- **REQUIRED ACTION**
Please show every line in the entries below that includes the word "onset".

-=-=-

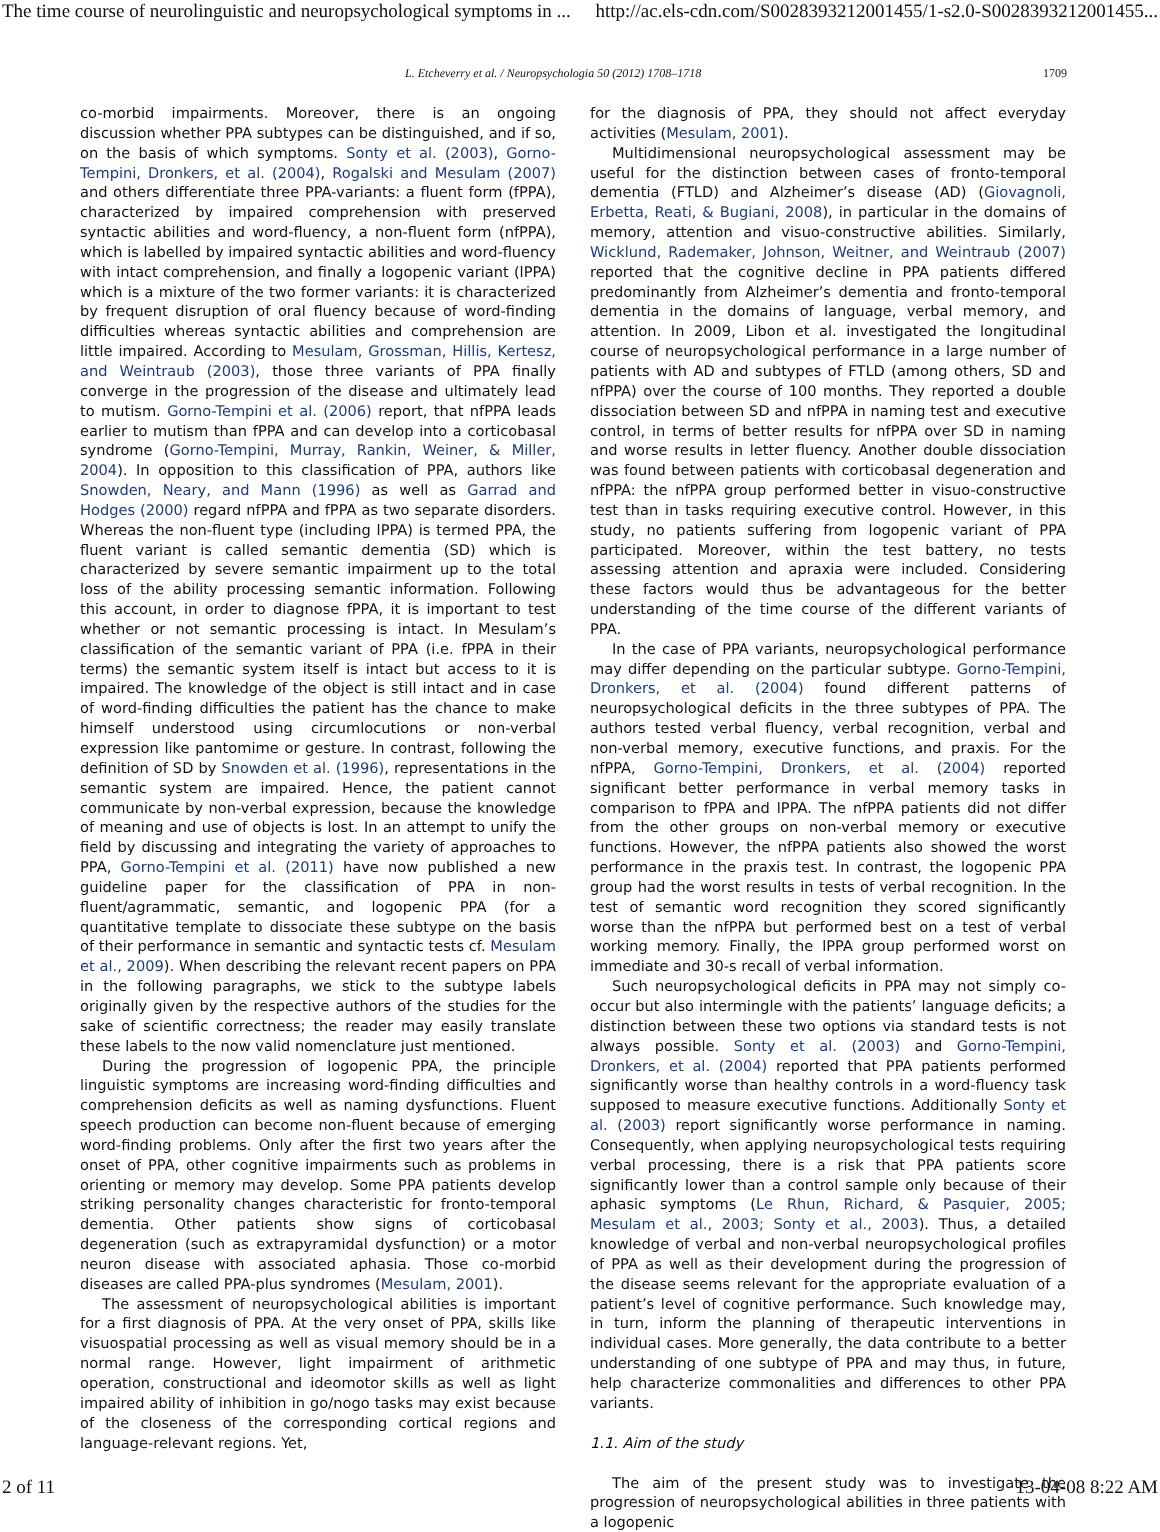The time course of neurolinguistic and neuropsychological symptoms in ... http://ac.els-cdn.com/S0028393212001455/1-s2.0-S0028393212001455...
L. Etcheverry et al. / Neuropsychologia 50 (2012) 1708–1718 1709
co-morbid impairments. Moreover, there is an ongoing discussion whether PPA subtypes can be distinguished, and if so, on the basis of which symptoms. Sonty et al. (2003), Gorno-Tempini, Dronkers, et al. (2004), Rogalski and Mesulam (2007) and others differentiate three PPA-variants: a fluent form (fPPA), characterized by impaired comprehension with preserved syntactic abilities and word-fluency, a non-fluent form (nfPPA), which is labelled by impaired syntactic abilities and word-fluency with intact comprehension, and finally a logopenic variant (lPPA) which is a mixture of the two former variants: it is characterized by frequent disruption of oral fluency because of word-finding difficulties whereas syntactic abilities and comprehension are little impaired. According to Mesulam, Grossman, Hillis, Kertesz, and Weintraub (2003), those three variants of PPA finally converge in the progression of the disease and ultimately lead to mutism. Gorno-Tempini et al. (2006) report, that nfPPA leads earlier to mutism than fPPA and can develop into a corticobasal syndrome (Gorno-Tempini, Murray, Rankin, Weiner, & Miller, 2004). In opposition to this classification of PPA, authors like Snowden, Neary, and Mann (1996) as well as Garrad and Hodges (2000) regard nfPPA and fPPA as two separate disorders. Whereas the non-fluent type (including lPPA) is termed PPA, the fluent variant is called semantic dementia (SD) which is characterized by severe semantic impairment up to the total loss of the ability processing semantic information. Following this account, in order to diagnose fPPA, it is important to test whether or not semantic processing is intact. In Mesulam’s classification of the semantic variant of PPA (i.e. fPPA in their terms) the semantic system itself is intact but access to it is impaired. The knowledge of the object is still intact and in case of word-finding difficulties the patient has the chance to make himself understood using circumlocutions or non-verbal expression like pantomime or gesture. In contrast, following the definition of SD by Snowden et al. (1996), representations in the semantic system are impaired. Hence, the patient cannot communicate by non-verbal expression, because the knowledge of meaning and use of objects is lost. In an attempt to unify the field by discussing and integrating the variety of approaches to PPA, Gorno-Tempini et al. (2011) have now published a new guideline paper for the classification of PPA in non-fluent/agrammatic, semantic, and logopenic PPA (for a quantitative template to dissociate these subtype on the basis of their performance in semantic and syntactic tests cf. Mesulam et al., 2009). When describing the relevant recent papers on PPA in the following paragraphs, we stick to the subtype labels originally given by the respective authors of the studies for the sake of scientific correctness; the reader may easily translate these labels to the now valid nomenclature just mentioned.
During the progression of logopenic PPA, the principle linguistic symptoms are increasing word-finding difficulties and comprehension deficits as well as naming dysfunctions. Fluent speech production can become non-fluent because of emerging word-finding problems. Only after the first two years after the onset of PPA, other cognitive impairments such as problems in orienting or memory may develop. Some PPA patients develop striking personality changes characteristic for fronto-temporal dementia. Other patients show signs of corticobasal degeneration (such as extrapyramidal dysfunction) or a motor neuron disease with associated aphasia. Those co-morbid diseases are called PPA-plus syndromes (Mesulam, 2001).
The assessment of neuropsychological abilities is important for a first diagnosis of PPA. At the very onset of PPA, skills like visuospatial processing as well as visual memory should be in a normal range. However, light impairment of arithmetic operation, constructional and ideomotor skills as well as light impaired ability of inhibition in go/nogo tasks may exist because of the closeness of the corresponding cortical regions and language-relevant regions. Yet,
for the diagnosis of PPA, they should not affect everyday activities (Mesulam, 2001).
Multidimensional neuropsychological assessment may be useful for the distinction between cases of fronto-temporal dementia (FTLD) and Alzheimer’s disease (AD) (Giovagnoli, Erbetta, Reati, & Bugiani, 2008), in particular in the domains of memory, attention and visuo-constructive abilities. Similarly, Wicklund, Rademaker, Johnson, Weitner, and Weintraub (2007) reported that the cognitive decline in PPA patients differed predominantly from Alzheimer’s dementia and fronto-temporal dementia in the domains of language, verbal memory, and attention. In 2009, Libon et al. investigated the longitudinal course of neuropsychological performance in a large number of patients with AD and subtypes of FTLD (among others, SD and nfPPA) over the course of 100 months. They reported a double dissociation between SD and nfPPA in naming test and executive control, in terms of better results for nfPPA over SD in naming and worse results in letter fluency. Another double dissociation was found between patients with corticobasal degeneration and nfPPA: the nfPPA group performed better in visuo-constructive test than in tasks requiring executive control. However, in this study, no patients suffering from logopenic variant of PPA participated. Moreover, within the test battery, no tests assessing attention and apraxia were included. Considering these factors would thus be advantageous for the better understanding of the time course of the different variants of PPA.
In the case of PPA variants, neuropsychological performance may differ depending on the particular subtype. Gorno-Tempini, Dronkers, et al. (2004) found different patterns of neuropsychological deficits in the three subtypes of PPA. The authors tested verbal fluency, verbal recognition, verbal and non-verbal memory, executive functions, and praxis. For the nfPPA, Gorno-Tempini, Dronkers, et al. (2004) reported significant better performance in verbal memory tasks in comparison to fPPA and lPPA. The nfPPA patients did not differ from the other groups on non-verbal memory or executive functions. However, the nfPPA patients also showed the worst performance in the praxis test. In contrast, the logopenic PPA group had the worst results in tests of verbal recognition. In the test of semantic word recognition they scored significantly worse than the nfPPA but performed best on a test of verbal working memory. Finally, the lPPA group performed worst on immediate and 30-s recall of verbal information.
Such neuropsychological deficits in PPA may not simply co-occur but also intermingle with the patients’ language deficits; a distinction between these two options via standard tests is not always possible. Sonty et al. (2003) and Gorno-Tempini, Dronkers, et al. (2004) reported that PPA patients performed significantly worse than healthy controls in a word-fluency task supposed to measure executive functions. Additionally Sonty et al. (2003) report significantly worse performance in naming. Consequently, when applying neuropsychological tests requiring verbal processing, there is a risk that PPA patients score significantly lower than a control sample only because of their aphasic symptoms (Le Rhun, Richard, & Pasquier, 2005; Mesulam et al., 2003; Sonty et al., 2003). Thus, a detailed knowledge of verbal and non-verbal neuropsychological profiles of PPA as well as their development during the progression of the disease seems relevant for the appropriate evaluation of a patient’s level of cognitive performance. Such knowledge may, in turn, inform the planning of therapeutic interventions in individual cases. More generally, the data contribute to a better understanding of one subtype of PPA and may thus, in future, help characterize commonalities and differences to other PPA variants.
1.1. Aim of the study
The aim of the present study was to investigate the progression of neuropsychological abilities in three patients with a logopenic
2 of 11 13-04-08 8:22 AM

-=-=-

- **RESPONSE TO THE TASK**
During the progression of logopenic PPA, the principle linguistic symptoms are increasing word-finding difficulties and comprehension deficits as well as naming dysfunctions. Fluent speech production can become non-fluent because of emerging word-finding problems. Only after the first two years after the onset of PPA, other cognitive impairments such as problems in orienting or memory may develop. Some PPA patients develop striking personality changes characteristic for fronto-temporal dementia. Other patients show signs of corticobasal degeneration (such as extrapyramidal dysfunction) or a motor neuron disease with associated aphasia. Those co-morbid diseases are called PPA-plus syndromes (Mesulam, 2001).
The assessment of neuropsychological abilities is important for a first diagnosis of PPA. At the very onset of PPA, skills like visuospatial processing as well as visual memory should be in a normal range. However, light impairment of arithmetic operation, constructional and ideomotor skills as well as light impaired ability of inhibition in go/nogo tasks may exist because of the closeness of the corresponding cortical regions and language-relevant regions. Yet,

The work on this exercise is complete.